И, конечно, ему запрещалось врать мне. Мне невыносимо было снова слышать этот рассказ о том, как он отрубился, как проснулся с головной болью и увидел рядом Сюзанну, лежащую без сознания. Я не хотела больше слышать о том, что, проснувшись, он почувствовал, что очень плохо соображает и не может отличить реальность от сновидений. Пускай он оставит сновидения для своих фильмов. «Лжец» и «мошенник» — эти определения вошли в мой арсенал ругательств, которыми я каждый день мысленно осыпала его. Он просто шарлатан — этот человек, которого я ценила и обожала по разным причинам, видимым и скрытым… Этот человек, которого я боготворила и уважала за его честность и силу духа.
Ему запрещалось вмешиваться в мою личную жизнь и даже говорить о ней, и если бы он уразумел это, я могла бы беспрепятственно развлекаться.
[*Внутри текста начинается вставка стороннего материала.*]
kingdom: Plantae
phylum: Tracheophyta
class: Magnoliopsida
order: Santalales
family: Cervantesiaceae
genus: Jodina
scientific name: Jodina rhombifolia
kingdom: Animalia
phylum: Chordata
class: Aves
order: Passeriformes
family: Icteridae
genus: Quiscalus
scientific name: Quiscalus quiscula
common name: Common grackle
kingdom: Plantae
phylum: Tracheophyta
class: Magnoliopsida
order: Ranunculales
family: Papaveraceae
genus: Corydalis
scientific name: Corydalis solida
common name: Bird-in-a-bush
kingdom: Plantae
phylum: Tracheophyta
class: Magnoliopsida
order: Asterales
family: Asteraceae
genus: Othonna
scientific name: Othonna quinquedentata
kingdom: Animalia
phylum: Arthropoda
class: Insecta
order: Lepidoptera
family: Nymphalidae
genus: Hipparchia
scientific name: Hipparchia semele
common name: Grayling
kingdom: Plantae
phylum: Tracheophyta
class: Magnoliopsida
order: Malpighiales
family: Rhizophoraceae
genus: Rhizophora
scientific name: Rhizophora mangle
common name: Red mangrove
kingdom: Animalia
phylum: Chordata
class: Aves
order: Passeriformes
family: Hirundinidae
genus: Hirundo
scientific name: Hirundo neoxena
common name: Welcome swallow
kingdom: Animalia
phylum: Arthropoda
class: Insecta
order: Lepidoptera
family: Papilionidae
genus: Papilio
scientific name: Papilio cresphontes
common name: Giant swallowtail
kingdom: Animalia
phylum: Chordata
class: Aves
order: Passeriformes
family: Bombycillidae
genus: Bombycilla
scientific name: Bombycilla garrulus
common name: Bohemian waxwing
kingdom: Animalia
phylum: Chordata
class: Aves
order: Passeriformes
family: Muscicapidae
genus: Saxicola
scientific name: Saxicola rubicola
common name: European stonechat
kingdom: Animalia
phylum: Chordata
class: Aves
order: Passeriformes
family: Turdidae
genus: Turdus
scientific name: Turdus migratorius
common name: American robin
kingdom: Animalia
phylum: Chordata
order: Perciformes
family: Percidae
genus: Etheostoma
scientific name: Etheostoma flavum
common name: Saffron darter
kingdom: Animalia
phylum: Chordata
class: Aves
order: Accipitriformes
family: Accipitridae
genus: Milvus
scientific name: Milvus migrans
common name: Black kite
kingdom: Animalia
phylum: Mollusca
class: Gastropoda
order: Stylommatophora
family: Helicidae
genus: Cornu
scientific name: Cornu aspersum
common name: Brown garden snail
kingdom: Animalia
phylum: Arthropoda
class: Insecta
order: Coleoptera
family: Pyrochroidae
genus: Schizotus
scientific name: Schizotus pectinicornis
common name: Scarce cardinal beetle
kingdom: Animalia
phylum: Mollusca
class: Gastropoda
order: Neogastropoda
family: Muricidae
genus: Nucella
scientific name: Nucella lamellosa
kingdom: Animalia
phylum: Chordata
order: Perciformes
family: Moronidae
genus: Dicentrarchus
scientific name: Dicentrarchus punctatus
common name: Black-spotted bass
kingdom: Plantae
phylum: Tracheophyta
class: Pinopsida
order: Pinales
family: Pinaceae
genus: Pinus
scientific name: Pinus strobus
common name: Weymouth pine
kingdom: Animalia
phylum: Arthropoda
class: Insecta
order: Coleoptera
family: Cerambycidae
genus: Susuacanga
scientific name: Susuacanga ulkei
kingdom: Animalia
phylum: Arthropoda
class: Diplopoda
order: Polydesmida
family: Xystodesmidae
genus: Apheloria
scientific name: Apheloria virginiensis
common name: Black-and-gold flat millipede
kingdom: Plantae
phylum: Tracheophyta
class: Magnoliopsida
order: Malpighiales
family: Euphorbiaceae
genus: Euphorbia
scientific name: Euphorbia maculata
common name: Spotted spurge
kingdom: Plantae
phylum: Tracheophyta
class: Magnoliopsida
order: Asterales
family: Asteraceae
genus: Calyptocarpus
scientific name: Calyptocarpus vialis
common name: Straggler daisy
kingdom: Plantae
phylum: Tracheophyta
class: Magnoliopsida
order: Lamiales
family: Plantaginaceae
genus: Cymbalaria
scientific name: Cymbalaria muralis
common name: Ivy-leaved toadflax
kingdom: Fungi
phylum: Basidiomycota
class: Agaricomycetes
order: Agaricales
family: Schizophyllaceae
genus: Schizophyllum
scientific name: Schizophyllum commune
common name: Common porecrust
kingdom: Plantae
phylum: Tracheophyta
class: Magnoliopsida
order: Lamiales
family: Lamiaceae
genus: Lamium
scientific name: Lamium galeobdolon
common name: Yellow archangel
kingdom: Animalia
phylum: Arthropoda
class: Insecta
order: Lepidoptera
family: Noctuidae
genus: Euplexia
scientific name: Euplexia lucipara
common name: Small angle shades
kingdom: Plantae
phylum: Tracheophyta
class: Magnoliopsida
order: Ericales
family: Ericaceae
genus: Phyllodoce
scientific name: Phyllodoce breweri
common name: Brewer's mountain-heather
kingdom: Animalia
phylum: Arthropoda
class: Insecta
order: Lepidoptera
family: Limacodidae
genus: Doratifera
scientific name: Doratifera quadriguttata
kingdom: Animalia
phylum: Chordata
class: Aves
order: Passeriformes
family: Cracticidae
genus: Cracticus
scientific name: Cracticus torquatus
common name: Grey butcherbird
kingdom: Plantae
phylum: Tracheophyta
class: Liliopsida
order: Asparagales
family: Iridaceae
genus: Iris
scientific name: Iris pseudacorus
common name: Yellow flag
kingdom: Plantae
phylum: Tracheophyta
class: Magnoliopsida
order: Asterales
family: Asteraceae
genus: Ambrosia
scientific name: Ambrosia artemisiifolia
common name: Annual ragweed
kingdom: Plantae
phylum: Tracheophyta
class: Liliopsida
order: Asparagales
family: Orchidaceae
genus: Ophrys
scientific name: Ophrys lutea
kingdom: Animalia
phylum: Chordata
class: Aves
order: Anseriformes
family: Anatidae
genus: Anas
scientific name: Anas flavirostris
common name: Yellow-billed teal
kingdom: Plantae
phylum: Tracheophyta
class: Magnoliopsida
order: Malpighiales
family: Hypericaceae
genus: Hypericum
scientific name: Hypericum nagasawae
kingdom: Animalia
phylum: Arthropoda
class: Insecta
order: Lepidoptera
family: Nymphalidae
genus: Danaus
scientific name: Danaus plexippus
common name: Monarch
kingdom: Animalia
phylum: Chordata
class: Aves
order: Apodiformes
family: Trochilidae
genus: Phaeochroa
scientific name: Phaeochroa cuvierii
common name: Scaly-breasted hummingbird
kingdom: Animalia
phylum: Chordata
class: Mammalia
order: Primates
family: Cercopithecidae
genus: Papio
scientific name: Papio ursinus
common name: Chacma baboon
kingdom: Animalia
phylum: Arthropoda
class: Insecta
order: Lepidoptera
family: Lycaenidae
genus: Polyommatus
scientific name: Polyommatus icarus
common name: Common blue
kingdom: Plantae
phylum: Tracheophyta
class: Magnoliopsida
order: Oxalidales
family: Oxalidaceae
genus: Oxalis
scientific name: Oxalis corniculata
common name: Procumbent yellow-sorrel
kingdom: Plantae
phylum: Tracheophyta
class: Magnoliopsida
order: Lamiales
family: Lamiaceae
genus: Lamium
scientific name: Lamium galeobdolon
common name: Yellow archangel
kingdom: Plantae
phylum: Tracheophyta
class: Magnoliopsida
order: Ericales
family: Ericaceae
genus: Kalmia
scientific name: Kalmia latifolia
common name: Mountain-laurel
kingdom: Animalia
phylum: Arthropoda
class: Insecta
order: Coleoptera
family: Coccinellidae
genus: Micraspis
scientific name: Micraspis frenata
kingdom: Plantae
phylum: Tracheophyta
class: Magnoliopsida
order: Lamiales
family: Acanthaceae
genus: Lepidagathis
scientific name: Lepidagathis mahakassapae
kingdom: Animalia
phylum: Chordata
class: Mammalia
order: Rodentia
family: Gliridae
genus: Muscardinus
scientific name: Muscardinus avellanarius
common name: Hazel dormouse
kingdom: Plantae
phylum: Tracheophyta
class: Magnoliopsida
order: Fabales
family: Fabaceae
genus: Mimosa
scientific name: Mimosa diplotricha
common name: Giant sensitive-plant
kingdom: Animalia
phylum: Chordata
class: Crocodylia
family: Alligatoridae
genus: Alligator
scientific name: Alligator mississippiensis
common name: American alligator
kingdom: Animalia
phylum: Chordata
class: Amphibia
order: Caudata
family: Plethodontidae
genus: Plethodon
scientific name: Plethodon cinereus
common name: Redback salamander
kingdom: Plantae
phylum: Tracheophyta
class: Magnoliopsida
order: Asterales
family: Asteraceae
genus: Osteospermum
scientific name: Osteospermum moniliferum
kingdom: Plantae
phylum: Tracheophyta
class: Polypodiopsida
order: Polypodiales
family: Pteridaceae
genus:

И чем дольше ему самому придется промучиться, тем лучше. Но эта мысль теплилась где-то на самых задворках моего сознания. Труп не может развлекаться. Не я, а он, специалист по этой части, волен делать все что угодно, лишь бы не давал повода для сплетен и не смущал меня и детей. Единственное, что от него требуется — это осторожность.